Battu, retraité, le désormais ex-président ne faisait plus peur. La preuve, au Caire où siège la CAF, la justice le condamne à 500 millions de livres égyptiennes (environ 24,5 millions d’euros) d’amende pour avoir signé en 2016 un contrat sur les droits médias/marketings du foot africain avec la société française Lagardère Sports. Il ne rendra jamais compte de cette condamnation.

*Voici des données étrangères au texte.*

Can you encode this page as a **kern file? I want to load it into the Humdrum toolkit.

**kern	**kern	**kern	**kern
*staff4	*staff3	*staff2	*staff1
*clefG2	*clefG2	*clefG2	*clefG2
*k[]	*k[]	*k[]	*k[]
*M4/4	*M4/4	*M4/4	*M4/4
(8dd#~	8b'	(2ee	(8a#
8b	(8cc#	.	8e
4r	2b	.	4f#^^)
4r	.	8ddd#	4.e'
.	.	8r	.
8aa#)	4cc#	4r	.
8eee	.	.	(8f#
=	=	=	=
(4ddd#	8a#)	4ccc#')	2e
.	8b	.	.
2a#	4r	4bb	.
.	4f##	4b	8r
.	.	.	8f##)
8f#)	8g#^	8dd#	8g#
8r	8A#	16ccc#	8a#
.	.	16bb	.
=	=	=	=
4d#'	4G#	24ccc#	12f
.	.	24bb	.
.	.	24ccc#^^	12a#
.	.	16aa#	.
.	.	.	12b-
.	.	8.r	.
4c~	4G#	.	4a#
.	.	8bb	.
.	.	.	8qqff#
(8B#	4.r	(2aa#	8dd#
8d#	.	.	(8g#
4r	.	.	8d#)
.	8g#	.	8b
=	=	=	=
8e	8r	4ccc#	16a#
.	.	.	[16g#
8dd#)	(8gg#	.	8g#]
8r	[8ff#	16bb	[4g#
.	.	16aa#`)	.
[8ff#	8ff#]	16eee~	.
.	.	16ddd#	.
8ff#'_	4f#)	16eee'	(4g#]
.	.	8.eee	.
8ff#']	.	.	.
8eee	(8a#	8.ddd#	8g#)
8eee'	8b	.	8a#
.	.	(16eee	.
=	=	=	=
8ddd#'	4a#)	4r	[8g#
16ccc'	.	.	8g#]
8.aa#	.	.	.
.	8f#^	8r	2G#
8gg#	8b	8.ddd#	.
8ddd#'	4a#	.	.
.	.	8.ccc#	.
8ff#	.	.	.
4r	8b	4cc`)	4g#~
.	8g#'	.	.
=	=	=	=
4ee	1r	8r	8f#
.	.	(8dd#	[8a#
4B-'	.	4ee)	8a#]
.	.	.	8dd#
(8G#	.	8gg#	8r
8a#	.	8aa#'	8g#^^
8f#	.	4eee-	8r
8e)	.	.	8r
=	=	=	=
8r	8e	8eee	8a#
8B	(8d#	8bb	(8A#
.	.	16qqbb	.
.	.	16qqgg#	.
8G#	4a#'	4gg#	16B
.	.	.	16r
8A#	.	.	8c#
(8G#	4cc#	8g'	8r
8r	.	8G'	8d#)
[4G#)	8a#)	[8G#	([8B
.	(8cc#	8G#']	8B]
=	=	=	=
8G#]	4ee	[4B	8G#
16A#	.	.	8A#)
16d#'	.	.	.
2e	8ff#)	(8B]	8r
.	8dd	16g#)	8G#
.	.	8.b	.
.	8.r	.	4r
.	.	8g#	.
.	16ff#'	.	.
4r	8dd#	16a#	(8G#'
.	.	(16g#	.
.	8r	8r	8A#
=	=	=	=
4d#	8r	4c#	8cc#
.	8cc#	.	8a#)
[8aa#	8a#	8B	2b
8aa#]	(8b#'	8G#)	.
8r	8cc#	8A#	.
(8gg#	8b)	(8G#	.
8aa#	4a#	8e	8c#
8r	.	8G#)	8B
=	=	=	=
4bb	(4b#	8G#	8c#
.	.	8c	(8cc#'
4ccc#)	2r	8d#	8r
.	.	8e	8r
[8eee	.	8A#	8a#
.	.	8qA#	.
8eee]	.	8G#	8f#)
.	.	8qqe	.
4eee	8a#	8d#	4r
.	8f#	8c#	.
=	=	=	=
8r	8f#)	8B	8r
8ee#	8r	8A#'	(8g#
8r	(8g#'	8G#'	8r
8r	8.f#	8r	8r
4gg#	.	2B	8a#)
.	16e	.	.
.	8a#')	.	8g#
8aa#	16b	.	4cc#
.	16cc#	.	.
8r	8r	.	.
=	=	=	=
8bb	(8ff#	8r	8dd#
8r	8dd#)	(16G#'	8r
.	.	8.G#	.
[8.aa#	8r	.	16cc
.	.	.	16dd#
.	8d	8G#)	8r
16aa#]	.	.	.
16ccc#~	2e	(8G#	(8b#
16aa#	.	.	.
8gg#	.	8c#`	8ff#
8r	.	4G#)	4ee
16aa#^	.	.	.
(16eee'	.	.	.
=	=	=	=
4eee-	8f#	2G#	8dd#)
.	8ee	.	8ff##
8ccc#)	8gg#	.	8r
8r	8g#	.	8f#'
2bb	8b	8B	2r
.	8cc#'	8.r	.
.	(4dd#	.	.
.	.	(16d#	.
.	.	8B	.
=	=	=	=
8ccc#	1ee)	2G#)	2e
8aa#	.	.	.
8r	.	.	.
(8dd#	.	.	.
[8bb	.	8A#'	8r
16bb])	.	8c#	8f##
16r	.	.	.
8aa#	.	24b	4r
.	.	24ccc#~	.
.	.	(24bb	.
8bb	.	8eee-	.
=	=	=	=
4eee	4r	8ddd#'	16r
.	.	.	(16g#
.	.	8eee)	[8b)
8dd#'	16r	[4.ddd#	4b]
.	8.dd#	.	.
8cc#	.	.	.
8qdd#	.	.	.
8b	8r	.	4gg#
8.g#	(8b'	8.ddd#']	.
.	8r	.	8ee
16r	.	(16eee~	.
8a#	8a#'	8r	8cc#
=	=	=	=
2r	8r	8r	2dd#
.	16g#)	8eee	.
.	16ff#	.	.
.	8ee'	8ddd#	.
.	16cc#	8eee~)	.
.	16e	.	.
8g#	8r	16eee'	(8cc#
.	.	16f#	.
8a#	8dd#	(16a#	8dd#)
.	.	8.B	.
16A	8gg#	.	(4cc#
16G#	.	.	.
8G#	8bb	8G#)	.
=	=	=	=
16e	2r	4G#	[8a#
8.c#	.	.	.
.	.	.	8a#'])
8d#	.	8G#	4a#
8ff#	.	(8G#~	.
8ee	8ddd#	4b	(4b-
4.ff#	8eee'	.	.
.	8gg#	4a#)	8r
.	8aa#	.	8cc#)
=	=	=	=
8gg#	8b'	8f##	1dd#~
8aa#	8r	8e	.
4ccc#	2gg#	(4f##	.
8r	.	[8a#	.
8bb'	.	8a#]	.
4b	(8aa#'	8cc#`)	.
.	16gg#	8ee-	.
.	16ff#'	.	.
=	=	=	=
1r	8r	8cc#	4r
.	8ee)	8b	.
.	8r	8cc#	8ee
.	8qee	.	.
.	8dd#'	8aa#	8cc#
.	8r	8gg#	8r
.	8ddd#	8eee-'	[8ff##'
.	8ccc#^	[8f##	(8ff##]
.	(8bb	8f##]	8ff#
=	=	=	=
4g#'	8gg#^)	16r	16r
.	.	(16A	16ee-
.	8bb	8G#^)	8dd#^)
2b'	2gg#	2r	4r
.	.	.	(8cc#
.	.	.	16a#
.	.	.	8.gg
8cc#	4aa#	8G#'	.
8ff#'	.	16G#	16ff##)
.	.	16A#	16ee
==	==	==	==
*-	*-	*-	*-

Dans les derniers mois de sa vie, Issa Hayatou, toujours prompt à donner son avis sur la marche du foot camerounais, était nommé par décret présidentiel à la tête du Conseil d’administration de l’académie nationale du football. Trois ans avant son décès, le 15 janvier 2021, il était encore honoré par la CAF, qui lui accordait le statut de président d’honneur de l’organisation du football africain. Une sorte de réhabilitation et une sortie plus honorable pour celui qui était « l’Ayatollah » du foot africain, et qui s’en va un jour de médaille olympique pour le continent, dans un match 100% africain.